I just tried 'flicking' the ring with my finger, and I couldn't break it.
Cheers,
David Leech, Delta, Canada


----------



## Semper Vaporo (Jan 2, 2008)

Mighty nice model!

I can understand the reluctance to perform destructive testing on such a nice outcome... maybe you need to add an extra "ring" attached someplace that you can break intentionally and then trim away anything that remains to "correct" the model.


----------



## CliffyJ (Apr 29, 2009)

Really nice, David! I finally got my 3d printer built, and printed some stuff over the last two weekends, so I'm all ears on this topic now. What kind of glue are you using? And did you physically index the parts to assist the joints? 
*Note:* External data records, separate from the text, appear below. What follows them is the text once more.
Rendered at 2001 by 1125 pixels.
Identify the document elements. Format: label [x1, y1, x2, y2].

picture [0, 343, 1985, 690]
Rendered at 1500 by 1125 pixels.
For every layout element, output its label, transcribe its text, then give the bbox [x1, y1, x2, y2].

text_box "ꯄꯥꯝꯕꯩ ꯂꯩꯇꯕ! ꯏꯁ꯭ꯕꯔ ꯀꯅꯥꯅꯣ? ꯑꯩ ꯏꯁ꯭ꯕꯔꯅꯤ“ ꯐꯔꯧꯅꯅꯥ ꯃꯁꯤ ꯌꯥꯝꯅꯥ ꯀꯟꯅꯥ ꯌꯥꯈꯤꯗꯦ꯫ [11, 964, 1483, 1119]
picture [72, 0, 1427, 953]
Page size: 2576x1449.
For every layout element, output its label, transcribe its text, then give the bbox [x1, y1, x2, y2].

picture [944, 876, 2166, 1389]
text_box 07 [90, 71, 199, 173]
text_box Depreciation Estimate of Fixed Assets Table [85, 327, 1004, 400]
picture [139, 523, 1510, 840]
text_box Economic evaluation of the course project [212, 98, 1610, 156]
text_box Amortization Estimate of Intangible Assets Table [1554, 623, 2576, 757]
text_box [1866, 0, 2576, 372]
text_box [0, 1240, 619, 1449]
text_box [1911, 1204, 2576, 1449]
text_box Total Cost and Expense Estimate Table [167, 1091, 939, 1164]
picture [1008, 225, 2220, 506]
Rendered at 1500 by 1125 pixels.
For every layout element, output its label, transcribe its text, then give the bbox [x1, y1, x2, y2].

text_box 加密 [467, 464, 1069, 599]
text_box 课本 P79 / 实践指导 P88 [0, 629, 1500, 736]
Did you also print your luggage parts?


----------



## David Leech (Dec 9, 2008)

Thank you.
For this one I just used GOOP to hold it together.
The under parts are notched to make alignment correct, and I printed the holes (or should that be that I didn't print the holes!) for the pins that hold the wheels and the front pivot.
The handle has knobs that spring into the holes on the front beams.
The luggage is all collectable lead and tinplate items.
Have you printed anything 'good' that you can show us yet?
Regards,
David Leech, Delta, Canada


----------



## Scott (Jan 29, 2008)

Very nice project.


----------



## placitassteam (Jan 2, 2008)

David, Thanks for the info. I tried to cast the balusters for a railing. They are only 1/16 inch dia. at the narrowest section and could hardly carry their own weight. A club member has a printer and is willing to try printing my pieces. I have to get him the info.


----------



## CliffyJ (Apr 29, 2009)

David, thanks for asking. I've had some success with printing a chassis for a rail car, a work in process involving multiple prints. That's what I love about this tool: you can iterate the design, and not wait a couple weeks for Shapeways. Having said that, for this particular project, I'll get the final parts from SW, because of the superior material strength and finish.


----------



## Dick Friedman (Aug 19, 2008)

Been 3D printing garden rr parts for a year and a half or so. Use the Library's Makerbots and my own DaVinci Jr for things like signs, windows, buildings, draw bars, smoke stacks, fire hydrants, doors, etc.

I design in Tinkercad <tinkercad.com> and it works fine for these types of projects.


----------



## rkapuaala (Jan 3, 2008)

Nice Job David.


----------